▶ [What is required]: A single number is required: the count of lines in the entries below that include the word "emit".

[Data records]
============================================================

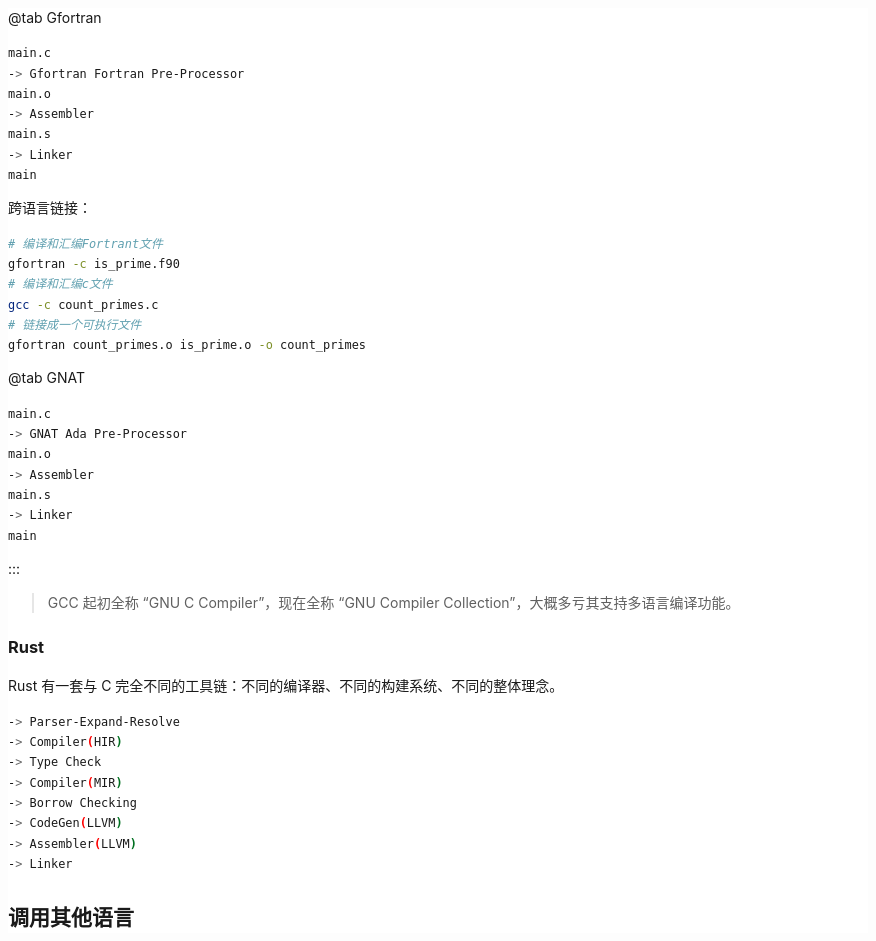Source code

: @tab Gfortran

```bash
main.c
-> Gfortran Fortran Pre-Processor
main.o
-> Assembler
main.s
-> Linker
main
```

跨语言链接：

```bash
# 编译和汇编Fortrant文件
gfortran -c is_prime.f90
# 编译和汇编c文件
gcc -c count_primes.c
# 链接成一个可执行文件
gfortran count_primes.o is_prime.o -o count_primes
```

@tab GNAT

```bash
main.c
-> GNAT Ada Pre-Processor
main.o
-> Assembler
main.s
-> Linker
main
```

:::

> GCC 起初全称 “GNU C Compiler”，现在全称 “GNU Compiler Collection”，大概多亏其支持多语言编译功能。

### Rust

Rust 有一套与 C 完全不同的工具链：不同的编译器、不同的构建系统、不同的整体理念。

```bash
-> Parser-Expand-Resolve
-> Compiler(HIR)
-> Type Check
-> Compiler(MIR)
-> Borrow Checking
-> CodeGen(LLVM)
-> Assembler(LLVM)
-> Linker
```

## 调用其他语言
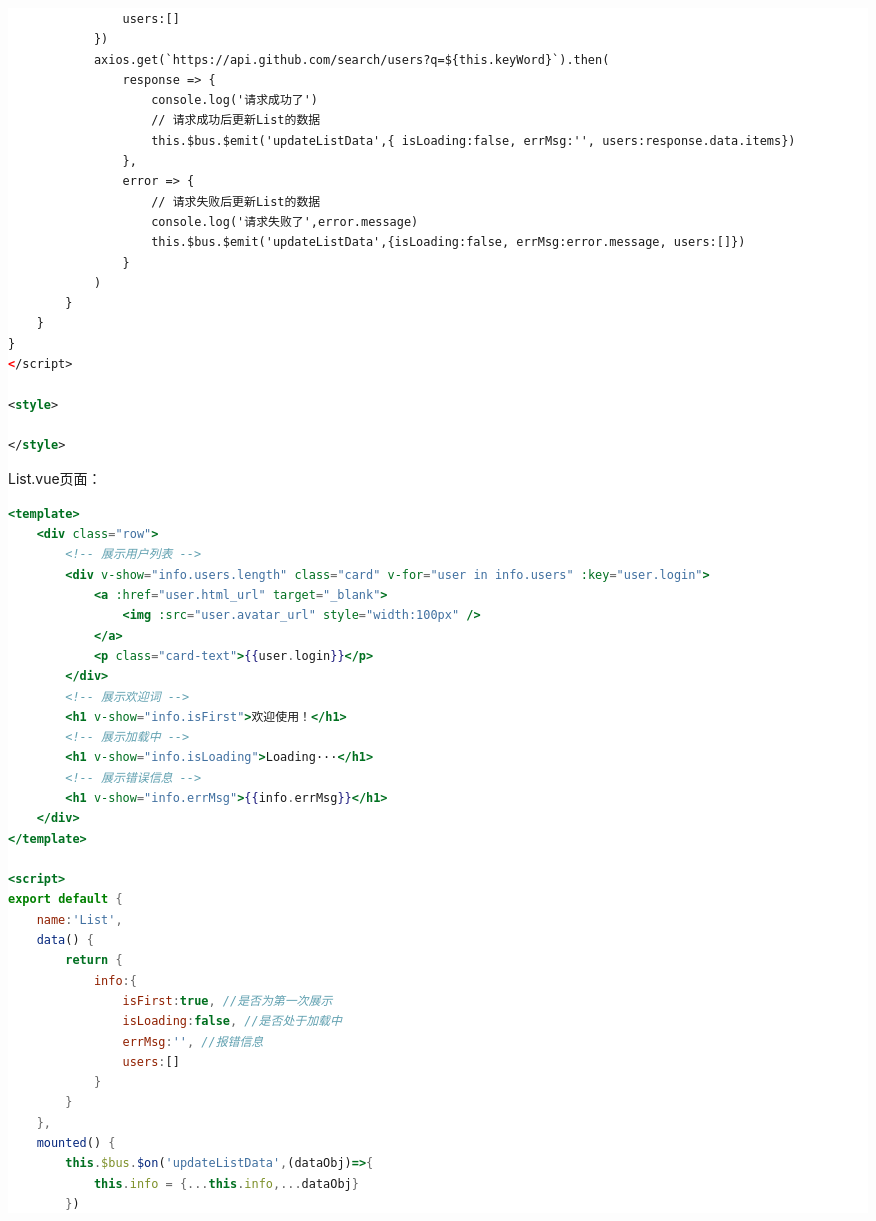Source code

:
 ```xml
                users:[]
            })
            axios.get(`https://api.github.com/search/users?q=${this.keyWord}`).then(
                response => {
                    console.log('请求成功了')
                    // 请求成功后更新List的数据
                    this.$bus.$emit('updateListData',{ isLoading:false, errMsg:'', users:response.data.items})
                },
                error => {
                    // 请求失败后更新List的数据
                    console.log('请求失败了',error.message)
                    this.$bus.$emit('updateListData',{isLoading:false, errMsg:error.message, users:[]})
                }
            )
        }
    }
}
</script>
 
<style>
 
</style>
```

List.vue页面：

```handlebars
<template>
    <div class="row">
        <!-- 展示用户列表 -->
        <div v-show="info.users.length" class="card" v-for="user in info.users" :key="user.login">
            <a :href="user.html_url" target="_blank">
                <img :src="user.avatar_url" style="width:100px" />
            </a>
            <p class="card-text">{{user.login}}</p>
        </div>
        <!-- 展示欢迎词 -->
        <h1 v-show="info.isFirst">欢迎使用！</h1>
        <!-- 展示加载中 -->
        <h1 v-show="info.isLoading">Loading···</h1>
        <!-- 展示错误信息 -->
        <h1 v-show="info.errMsg">{{info.errMsg}}</h1>
    </div>
</template>
 
<script>
export default {
    name:'List',
    data() {
        return {
            info:{
                isFirst:true, //是否为第一次展示
                isLoading:false, //是否处于加载中
                errMsg:'', //报错信息
                users:[]
            }
        }
    },
    mounted() {
        this.$bus.$on('updateListData',(dataObj)=>{
            this.info = {...this.info,...dataObj}
        })
```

============================================================

▶ [Solution for this task]: 2